▶ _Anhand der Angaben_:
1. Zähle alle Stationen der Wertschöpfungskette auf, die der Artikel über die Ionenfallen-Pilotlinie nennt.
2. Übersetze aus dem Artikel über die Ionenfallen-Pilotlinie den Satz „Inzwischen ist die Wissenschaft soweit, solche Ionenfallen auf mikrostrukturierten Oberflächen wie Chips anzuwenden.“ ins Englische.
3. Wer leitet laut dem Artikel über die Ionenfallen-Pilotlinie die Initiative CHAMP-ION?

▶ _Textauszug_:

###

Kategorie Innovation & Technologie - Vor 4 Tagen
Quantensprung: Grünes Licht für Europas erste Ionenfallen-Chip-Pilotlinie
Meilenstein für den Fortschritt in der Fertigung von Quantentechnologien und Stärkung von Europas Technologie-Souveränität
Ionenfallen sind Geräte, die elektrische oder magnetische Felder verwenden, um Ionen, also geladene Atome oder Moleküle, zu speichern und zu manipulieren. Abhängig von Art und Stärke der einwirkenden Felder kann man gezielt Ionen einer bestimmten Masse „gefangen“ halten, gleich einer Schmetterlingsfalle also, wo – sehr vereinfacht gesagt – je nach Größe der Netzmaschen etwas hindurchfliegen oder hängenbleiben kann. Ionenfallen sind auf diese Weise vielseitige Werkzeuge, die in verschiedenen Bereichen von Wissenschaft und Technik eingesetzt werden, aber insbesondere in der Quantentechnologie eine besondere Rolle spielen.
Inzwischen ist die Wissenschaft soweit, solche Ionenfallen auf mikrostrukturierten Oberflächen wie Chips anzuwenden. Die Integration elektronischer und optischer Bauteile direkt auf der Falle sollen es künftig ermöglichen, kompakte und robuste Plattformen für Quantenanwendungen zu realisieren.
Um weitere Innovationen im Bereich dieser Ionenfallen-Chips voranzutreiben, wurde nun ein sogenanntes Framework Partnership Agreement für Europas erste Ionenfallen-Chip-Pilotlinie unter dem EU Chips Act vom Chips Joint Undertaking (Chips JU) positiv bewertet. Die Initiative CHAMP-ION (Championing a European advanced manufacturing pilot line of ion-traps / Förderung einer fortschrittlichen, europäischen Pilotlinie für die Herstellung von Ionenfallen) unter Leitung der Silicon Austria Labs (SAL) hat damit grünes Licht bekommen, um „ein nachhaltiges und skalierbares Pilotliniennetzwerk“ in der EU aufzubauen. Dadurch soll nach Angaben des Konsortiums auch „das europäische Chips-Ökosystem gestärkt“ werden, um eine qualitativ hochwertige, industrielle Massenproduktion zu ermöglichen.
21 Unternehmen und Forschungsinstitutionen aus sechs europäischen Ländern bringt das Projekt zusammen. Dieser Zusammenschluss soll die Erarbeitung eines umfassenden Konzepts für die „Weiterentwicklung der gesamten Wertschöpfungskette hin zu einer hochwertigen Fertigung – vom Design über das Chip-Packaging bis hin zur Bereitstellung von Fertigungsdienstleistungen für Industriepartner“ ermöglichen. Ziel des Konsortiums ist es, voll-integrierte, validierte und skalierbare Ionenfallen mit integrierter Elektronik und photonischen Strukturen auf einem Chip zu erzeugen.

###

Bilder mit Pose-Keypoints
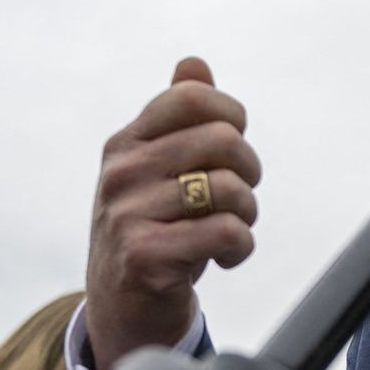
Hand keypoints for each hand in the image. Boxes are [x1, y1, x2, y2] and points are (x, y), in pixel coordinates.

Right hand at [85, 58, 261, 369]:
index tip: (230, 149)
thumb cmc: (155, 227)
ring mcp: (127, 214)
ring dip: (247, 213)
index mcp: (126, 142)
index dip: (232, 117)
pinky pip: (225, 232)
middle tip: (239, 194)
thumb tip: (193, 63)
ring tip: (230, 228)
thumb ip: (178, 117)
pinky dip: (241, 247)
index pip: (194, 97)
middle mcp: (121, 173)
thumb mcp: (161, 170)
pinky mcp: (143, 257)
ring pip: (229, 188)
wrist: (124, 306)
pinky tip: (224, 256)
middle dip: (249, 169)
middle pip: (222, 139)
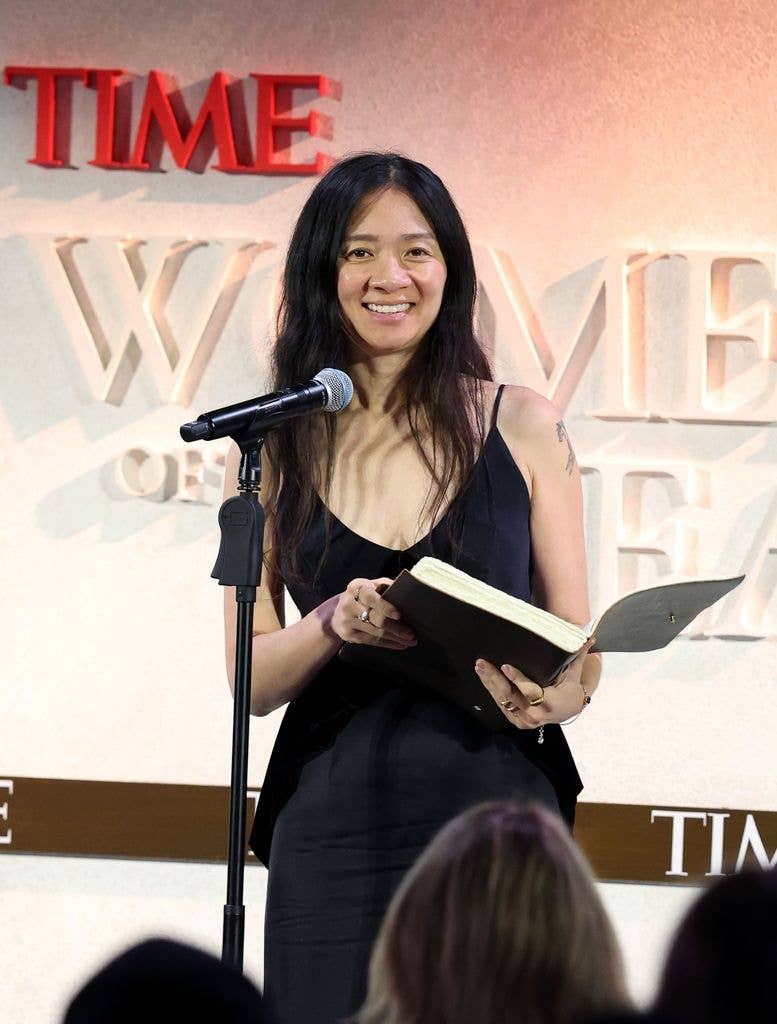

###

▶ _Lösungen der Aufgaben_:
1.
- Design
- Chip-Packaging
- Bereitstellung von Fertigungsdienstleistungen für Industriepartner

2. Science has now reached the point of applying such ion traps to microstructured surfaces such as chips.

3. Die Silicon Austria Labs (SAL).